#### TASK INSTRUCTIONS
From the data below, set down exactly the lines between the one holding "ideais para qualquer" and the one holding "у ДПС столиці, зловмисники", inclusive, and no others.

#### Items from a dataset

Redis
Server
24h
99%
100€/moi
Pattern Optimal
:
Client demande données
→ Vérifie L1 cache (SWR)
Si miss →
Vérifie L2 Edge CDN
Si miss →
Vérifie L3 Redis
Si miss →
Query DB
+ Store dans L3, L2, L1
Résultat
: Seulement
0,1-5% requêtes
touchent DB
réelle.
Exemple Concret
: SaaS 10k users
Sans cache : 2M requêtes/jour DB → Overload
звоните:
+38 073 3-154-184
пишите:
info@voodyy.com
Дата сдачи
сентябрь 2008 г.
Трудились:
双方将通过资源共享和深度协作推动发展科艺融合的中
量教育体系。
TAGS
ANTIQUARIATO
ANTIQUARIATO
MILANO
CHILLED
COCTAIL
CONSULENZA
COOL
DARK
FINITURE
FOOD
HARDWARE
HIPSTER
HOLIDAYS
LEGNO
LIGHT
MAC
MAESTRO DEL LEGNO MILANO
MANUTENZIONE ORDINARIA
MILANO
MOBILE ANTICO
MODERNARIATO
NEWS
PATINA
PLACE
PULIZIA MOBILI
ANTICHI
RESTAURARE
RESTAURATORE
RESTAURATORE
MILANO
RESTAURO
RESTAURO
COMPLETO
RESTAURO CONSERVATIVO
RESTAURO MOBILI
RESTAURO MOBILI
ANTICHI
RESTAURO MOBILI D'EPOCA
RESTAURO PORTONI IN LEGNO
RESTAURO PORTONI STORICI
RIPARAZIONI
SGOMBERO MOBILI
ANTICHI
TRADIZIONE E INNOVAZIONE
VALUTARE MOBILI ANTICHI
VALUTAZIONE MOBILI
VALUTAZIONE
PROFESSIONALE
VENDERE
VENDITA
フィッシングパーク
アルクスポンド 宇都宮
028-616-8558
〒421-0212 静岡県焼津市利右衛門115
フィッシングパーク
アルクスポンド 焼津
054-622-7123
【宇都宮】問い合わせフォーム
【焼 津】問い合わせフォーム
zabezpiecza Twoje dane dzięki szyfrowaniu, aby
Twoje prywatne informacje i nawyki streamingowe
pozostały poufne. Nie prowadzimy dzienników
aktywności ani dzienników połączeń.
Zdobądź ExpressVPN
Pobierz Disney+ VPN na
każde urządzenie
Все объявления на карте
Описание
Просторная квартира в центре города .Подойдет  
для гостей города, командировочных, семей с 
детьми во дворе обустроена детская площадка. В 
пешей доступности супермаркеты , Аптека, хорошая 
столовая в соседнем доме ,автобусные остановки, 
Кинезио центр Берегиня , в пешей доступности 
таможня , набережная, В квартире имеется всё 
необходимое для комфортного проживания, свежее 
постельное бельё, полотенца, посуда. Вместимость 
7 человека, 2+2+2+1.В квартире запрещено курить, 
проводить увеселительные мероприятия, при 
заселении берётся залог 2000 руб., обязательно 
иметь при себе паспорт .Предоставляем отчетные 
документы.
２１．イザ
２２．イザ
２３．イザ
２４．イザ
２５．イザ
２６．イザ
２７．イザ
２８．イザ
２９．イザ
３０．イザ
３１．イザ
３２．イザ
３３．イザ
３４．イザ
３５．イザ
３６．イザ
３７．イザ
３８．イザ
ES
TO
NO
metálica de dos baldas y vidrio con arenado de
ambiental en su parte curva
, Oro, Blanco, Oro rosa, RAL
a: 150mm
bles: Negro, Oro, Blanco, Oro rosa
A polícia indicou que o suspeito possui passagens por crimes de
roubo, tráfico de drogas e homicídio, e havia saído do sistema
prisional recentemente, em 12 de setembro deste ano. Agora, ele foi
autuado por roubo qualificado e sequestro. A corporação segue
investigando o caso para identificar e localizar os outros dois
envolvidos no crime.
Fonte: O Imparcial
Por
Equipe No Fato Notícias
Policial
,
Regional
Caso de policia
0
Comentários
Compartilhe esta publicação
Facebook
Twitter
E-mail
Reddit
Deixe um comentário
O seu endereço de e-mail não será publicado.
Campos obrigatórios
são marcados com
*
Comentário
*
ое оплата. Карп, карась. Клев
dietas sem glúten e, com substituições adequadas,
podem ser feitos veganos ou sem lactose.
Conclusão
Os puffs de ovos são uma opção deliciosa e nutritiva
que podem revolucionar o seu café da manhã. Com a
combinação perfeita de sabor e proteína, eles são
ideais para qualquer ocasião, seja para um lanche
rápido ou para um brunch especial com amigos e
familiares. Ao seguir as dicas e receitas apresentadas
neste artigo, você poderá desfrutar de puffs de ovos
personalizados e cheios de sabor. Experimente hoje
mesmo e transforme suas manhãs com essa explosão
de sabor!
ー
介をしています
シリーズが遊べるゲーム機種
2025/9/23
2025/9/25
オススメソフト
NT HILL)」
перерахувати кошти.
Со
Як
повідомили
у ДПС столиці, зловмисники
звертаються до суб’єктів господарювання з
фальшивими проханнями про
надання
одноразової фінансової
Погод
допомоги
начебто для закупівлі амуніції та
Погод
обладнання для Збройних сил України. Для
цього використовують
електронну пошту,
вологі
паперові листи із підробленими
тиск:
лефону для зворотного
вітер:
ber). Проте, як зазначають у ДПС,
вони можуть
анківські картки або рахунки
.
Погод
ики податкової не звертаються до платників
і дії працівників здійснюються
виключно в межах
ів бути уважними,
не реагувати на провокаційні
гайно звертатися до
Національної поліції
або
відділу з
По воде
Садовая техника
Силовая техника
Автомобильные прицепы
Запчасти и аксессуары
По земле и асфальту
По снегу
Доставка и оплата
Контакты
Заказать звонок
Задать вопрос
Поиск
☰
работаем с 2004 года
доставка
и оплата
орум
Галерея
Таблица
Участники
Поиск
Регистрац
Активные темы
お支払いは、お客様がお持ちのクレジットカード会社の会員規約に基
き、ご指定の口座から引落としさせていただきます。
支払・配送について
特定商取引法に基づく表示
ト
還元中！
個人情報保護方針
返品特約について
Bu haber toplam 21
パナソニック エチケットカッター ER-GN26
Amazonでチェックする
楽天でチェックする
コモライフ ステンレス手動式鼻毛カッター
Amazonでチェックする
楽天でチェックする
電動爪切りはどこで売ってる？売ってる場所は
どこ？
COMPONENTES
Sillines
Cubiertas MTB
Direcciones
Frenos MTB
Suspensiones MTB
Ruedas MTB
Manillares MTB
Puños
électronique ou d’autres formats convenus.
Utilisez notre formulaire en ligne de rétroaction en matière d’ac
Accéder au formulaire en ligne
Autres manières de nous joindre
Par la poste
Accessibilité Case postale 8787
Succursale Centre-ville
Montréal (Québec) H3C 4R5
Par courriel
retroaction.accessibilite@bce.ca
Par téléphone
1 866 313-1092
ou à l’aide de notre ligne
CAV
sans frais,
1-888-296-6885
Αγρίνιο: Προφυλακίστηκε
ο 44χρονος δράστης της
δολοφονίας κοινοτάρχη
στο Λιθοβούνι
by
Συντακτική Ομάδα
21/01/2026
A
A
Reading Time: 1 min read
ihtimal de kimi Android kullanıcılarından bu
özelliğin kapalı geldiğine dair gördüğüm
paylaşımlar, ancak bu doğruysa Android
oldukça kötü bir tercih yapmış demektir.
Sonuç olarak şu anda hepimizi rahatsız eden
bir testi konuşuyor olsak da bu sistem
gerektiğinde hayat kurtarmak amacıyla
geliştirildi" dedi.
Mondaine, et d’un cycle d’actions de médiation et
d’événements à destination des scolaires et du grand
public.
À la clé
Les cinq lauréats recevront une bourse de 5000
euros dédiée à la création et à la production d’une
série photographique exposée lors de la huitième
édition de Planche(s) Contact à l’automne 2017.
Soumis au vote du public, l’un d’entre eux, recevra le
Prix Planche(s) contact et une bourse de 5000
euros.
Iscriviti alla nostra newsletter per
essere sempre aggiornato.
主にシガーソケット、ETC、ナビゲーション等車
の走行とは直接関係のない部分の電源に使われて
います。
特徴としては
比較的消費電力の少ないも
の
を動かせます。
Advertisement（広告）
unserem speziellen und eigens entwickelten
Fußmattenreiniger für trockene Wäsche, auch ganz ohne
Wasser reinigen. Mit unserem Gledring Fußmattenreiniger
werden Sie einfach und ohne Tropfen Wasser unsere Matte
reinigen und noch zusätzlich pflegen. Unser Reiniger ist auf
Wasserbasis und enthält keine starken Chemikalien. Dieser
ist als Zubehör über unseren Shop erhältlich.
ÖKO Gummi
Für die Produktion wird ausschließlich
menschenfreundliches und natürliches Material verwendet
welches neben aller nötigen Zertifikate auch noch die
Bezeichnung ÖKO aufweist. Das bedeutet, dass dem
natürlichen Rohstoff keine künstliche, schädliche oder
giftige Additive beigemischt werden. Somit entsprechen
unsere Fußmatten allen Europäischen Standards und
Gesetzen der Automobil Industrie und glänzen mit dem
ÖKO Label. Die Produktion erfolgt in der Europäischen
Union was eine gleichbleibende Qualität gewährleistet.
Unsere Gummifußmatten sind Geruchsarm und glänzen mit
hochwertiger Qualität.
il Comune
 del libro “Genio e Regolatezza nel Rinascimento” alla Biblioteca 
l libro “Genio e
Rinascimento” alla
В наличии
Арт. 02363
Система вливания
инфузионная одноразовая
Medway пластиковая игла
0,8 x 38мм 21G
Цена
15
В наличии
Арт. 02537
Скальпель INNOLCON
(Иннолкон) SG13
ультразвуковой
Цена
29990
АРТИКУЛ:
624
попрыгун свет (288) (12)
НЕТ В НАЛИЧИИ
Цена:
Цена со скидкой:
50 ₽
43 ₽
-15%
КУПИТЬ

#### RESPONSE BOX
ideais para qualquer ocasião, seja para um lanche
rápido ou para um brunch especial com amigos e
familiares. Ao seguir as dicas e receitas apresentadas
neste artigo, você poderá desfrutar de puffs de ovos
personalizados e cheios de sabor. Experimente hoje
mesmo e transforme suas manhãs com essa explosão
de sabor!
ー
介をしています
シリーズが遊べるゲーム機種
2025/9/23
2025/9/25
オススメソフト
NT HILL)」
перерахувати кошти.
Со
Як
повідомили
у ДПС столиці, зловмисники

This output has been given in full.